#### [What you have to do]
I need the lines below from the one with "Rendered at 1241 by 1754 pixels." down to the one with "Document page, 1241x1756 pixels." reproduced exactly, both ends included, and nothing else.

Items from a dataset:

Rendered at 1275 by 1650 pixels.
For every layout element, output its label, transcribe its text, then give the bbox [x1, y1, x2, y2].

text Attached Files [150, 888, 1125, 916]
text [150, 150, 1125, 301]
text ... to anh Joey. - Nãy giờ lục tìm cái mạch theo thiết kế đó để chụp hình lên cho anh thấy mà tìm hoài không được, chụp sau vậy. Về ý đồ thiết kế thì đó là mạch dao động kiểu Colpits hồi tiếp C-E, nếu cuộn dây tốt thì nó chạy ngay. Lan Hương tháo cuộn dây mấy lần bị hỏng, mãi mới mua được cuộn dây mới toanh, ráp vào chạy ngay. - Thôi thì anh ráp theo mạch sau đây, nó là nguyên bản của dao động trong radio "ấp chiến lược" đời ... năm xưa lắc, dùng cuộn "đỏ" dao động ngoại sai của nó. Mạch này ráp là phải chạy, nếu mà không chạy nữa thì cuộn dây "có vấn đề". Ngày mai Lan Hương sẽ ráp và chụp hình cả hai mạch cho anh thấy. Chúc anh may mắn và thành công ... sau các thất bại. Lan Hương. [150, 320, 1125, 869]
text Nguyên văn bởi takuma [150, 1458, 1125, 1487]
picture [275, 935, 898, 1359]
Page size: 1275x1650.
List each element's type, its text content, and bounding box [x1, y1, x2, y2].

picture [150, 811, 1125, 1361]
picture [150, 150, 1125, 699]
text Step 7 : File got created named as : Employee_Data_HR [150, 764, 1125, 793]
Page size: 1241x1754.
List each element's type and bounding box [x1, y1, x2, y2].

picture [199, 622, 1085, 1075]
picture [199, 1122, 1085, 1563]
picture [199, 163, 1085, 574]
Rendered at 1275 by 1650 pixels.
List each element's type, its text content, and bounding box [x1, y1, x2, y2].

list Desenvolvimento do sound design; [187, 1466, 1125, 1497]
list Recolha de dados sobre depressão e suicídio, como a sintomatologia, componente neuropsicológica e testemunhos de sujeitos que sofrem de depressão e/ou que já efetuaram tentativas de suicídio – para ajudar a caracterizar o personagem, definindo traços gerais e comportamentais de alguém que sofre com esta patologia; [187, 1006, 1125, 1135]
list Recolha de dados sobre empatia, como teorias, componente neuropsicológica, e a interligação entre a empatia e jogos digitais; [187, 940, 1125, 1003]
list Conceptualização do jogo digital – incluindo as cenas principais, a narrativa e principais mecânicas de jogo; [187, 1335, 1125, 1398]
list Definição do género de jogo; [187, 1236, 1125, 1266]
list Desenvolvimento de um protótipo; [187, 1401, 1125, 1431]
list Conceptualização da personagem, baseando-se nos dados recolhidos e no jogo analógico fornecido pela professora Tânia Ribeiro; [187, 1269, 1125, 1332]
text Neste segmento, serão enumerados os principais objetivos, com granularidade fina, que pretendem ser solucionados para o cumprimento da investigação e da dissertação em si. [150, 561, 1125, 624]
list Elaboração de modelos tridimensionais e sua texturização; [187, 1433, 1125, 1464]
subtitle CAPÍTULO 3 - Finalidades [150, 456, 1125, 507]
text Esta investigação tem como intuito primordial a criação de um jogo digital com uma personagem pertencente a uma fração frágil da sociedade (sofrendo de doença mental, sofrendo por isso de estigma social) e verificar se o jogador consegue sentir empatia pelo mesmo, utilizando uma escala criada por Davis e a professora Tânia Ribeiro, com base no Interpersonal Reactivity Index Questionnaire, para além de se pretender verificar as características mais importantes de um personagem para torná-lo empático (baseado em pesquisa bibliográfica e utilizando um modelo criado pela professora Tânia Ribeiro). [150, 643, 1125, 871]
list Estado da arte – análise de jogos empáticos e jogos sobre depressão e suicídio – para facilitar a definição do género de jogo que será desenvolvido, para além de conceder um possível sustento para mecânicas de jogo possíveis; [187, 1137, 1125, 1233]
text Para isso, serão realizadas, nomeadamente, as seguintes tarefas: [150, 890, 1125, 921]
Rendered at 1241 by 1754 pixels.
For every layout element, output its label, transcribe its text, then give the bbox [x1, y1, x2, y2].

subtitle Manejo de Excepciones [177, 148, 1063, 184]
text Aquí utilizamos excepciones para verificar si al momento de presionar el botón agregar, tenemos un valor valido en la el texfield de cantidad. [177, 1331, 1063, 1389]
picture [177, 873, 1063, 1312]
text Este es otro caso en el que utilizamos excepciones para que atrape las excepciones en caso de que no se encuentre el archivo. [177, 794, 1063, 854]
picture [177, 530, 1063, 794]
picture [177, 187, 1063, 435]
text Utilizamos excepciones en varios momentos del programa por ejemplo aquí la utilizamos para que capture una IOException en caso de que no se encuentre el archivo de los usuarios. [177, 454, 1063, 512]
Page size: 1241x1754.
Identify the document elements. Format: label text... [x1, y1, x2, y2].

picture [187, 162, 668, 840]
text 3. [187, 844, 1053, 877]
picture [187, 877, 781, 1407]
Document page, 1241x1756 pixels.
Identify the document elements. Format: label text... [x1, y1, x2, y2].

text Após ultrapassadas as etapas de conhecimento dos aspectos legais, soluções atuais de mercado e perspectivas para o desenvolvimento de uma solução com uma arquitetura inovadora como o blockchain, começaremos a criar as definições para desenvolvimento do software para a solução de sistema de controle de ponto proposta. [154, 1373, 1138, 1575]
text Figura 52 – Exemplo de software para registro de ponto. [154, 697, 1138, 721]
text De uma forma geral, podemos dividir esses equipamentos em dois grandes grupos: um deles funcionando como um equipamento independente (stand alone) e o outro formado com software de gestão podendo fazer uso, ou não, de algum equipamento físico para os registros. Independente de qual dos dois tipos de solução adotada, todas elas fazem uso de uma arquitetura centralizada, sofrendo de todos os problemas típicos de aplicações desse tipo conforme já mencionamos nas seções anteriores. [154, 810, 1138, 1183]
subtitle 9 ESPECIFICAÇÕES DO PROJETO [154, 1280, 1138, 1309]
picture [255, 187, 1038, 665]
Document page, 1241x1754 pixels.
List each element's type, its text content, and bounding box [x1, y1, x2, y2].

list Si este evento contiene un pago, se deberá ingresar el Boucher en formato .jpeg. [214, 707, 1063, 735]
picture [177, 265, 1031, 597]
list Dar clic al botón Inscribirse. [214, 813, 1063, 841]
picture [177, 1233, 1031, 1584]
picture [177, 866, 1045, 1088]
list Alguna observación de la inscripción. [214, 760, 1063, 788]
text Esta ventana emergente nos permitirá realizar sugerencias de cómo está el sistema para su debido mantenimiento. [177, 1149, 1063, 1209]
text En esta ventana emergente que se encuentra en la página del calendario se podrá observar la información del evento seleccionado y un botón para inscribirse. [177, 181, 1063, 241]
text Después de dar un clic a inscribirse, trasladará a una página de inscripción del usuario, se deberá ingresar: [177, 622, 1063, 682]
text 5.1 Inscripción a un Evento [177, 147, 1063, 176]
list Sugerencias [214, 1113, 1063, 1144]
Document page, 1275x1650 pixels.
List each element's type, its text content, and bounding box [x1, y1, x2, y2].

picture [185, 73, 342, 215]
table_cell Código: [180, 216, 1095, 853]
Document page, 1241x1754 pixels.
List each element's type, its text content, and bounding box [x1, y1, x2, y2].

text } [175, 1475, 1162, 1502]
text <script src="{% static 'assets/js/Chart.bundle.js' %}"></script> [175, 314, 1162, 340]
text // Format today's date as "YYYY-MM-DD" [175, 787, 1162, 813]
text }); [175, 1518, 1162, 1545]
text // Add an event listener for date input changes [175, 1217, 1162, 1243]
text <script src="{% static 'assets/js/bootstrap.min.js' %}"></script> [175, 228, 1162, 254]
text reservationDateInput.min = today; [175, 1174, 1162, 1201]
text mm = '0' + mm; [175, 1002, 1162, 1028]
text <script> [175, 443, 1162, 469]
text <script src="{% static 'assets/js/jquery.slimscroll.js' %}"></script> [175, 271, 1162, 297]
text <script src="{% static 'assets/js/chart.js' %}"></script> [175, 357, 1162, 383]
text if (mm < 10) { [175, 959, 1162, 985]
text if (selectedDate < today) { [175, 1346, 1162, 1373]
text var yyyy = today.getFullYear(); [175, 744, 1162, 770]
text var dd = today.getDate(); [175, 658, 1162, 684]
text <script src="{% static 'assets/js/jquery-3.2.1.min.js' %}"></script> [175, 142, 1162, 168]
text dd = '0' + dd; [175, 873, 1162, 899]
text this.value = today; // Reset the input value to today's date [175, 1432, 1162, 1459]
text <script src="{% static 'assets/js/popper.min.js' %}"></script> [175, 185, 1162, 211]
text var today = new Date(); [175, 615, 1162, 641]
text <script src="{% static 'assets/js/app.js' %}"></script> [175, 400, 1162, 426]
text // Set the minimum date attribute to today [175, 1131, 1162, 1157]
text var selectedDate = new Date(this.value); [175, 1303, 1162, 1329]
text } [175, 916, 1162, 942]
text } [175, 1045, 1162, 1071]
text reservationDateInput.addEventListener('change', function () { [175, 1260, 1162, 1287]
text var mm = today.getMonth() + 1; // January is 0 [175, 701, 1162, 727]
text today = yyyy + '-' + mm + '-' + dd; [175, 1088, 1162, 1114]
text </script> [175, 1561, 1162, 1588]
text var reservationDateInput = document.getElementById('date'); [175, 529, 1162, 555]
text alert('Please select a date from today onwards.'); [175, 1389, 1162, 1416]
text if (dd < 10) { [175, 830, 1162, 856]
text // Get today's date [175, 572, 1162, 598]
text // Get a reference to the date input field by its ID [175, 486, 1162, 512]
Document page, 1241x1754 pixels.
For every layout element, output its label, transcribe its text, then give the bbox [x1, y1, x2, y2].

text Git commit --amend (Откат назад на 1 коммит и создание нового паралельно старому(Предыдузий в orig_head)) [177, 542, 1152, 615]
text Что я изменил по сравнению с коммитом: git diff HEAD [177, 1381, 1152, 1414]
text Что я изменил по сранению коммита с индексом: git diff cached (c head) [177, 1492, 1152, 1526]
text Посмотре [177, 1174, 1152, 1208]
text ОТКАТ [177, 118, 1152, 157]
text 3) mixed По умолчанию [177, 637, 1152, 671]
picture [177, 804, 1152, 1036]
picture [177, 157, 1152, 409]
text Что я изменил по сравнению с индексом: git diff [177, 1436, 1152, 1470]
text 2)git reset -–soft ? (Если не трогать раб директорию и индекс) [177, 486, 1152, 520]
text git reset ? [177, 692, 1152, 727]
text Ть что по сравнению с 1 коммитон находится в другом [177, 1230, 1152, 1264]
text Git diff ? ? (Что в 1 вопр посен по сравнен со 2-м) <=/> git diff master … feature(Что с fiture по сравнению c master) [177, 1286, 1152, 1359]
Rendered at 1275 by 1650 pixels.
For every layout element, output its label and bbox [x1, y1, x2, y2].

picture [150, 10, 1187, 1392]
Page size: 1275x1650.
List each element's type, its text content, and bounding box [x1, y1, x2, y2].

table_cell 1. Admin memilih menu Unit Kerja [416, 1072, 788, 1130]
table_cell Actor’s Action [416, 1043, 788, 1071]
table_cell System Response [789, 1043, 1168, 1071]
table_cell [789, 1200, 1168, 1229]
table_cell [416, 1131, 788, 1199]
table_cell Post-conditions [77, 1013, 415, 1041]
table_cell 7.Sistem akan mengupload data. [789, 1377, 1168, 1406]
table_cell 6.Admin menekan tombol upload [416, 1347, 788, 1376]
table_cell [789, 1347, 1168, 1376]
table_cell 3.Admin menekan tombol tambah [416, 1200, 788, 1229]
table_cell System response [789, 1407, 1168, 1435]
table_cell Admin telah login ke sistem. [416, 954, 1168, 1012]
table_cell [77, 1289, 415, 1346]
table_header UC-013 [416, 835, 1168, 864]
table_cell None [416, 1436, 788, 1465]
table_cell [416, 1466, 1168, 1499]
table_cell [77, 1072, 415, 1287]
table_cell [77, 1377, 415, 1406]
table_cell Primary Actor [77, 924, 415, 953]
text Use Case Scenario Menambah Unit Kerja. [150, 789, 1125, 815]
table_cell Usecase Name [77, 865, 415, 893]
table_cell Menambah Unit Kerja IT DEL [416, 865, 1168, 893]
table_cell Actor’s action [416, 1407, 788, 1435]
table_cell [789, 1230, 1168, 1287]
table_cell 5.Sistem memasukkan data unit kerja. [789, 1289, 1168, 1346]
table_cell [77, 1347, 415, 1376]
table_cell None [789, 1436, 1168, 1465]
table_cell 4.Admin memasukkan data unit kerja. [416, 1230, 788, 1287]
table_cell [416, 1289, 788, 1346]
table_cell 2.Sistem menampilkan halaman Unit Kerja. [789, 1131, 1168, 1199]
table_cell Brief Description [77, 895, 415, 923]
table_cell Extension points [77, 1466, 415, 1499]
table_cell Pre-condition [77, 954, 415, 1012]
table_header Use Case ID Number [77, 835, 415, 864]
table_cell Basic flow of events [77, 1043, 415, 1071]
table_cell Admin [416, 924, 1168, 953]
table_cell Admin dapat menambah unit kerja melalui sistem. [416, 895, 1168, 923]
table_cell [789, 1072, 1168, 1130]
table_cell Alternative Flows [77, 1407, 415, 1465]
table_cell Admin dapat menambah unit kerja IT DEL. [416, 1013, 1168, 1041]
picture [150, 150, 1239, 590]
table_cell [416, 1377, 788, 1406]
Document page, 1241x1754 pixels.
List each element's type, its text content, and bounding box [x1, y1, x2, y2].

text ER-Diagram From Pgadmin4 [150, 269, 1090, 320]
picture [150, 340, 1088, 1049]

#### [Answer to the exercise]
Rendered at 1241 by 1754 pixels.
For every layout element, output its label, transcribe its text, then give the bbox [x1, y1, x2, y2].

subtitle Manejo de Excepciones [177, 148, 1063, 184]
text Aquí utilizamos excepciones para verificar si al momento de presionar el botón agregar, tenemos un valor valido en la el texfield de cantidad. [177, 1331, 1063, 1389]
picture [177, 873, 1063, 1312]
text Este es otro caso en el que utilizamos excepciones para que atrape las excepciones en caso de que no se encuentre el archivo. [177, 794, 1063, 854]
picture [177, 530, 1063, 794]
picture [177, 187, 1063, 435]
text Utilizamos excepciones en varios momentos del programa por ejemplo aquí la utilizamos para que capture una IOException en caso de que no se encuentre el archivo de los usuarios. [177, 454, 1063, 512]
Page size: 1241x1754.
Identify the document elements. Format: label text... [x1, y1, x2, y2].

picture [187, 162, 668, 840]
text 3. [187, 844, 1053, 877]
picture [187, 877, 781, 1407]
Document page, 1241x1756 pixels.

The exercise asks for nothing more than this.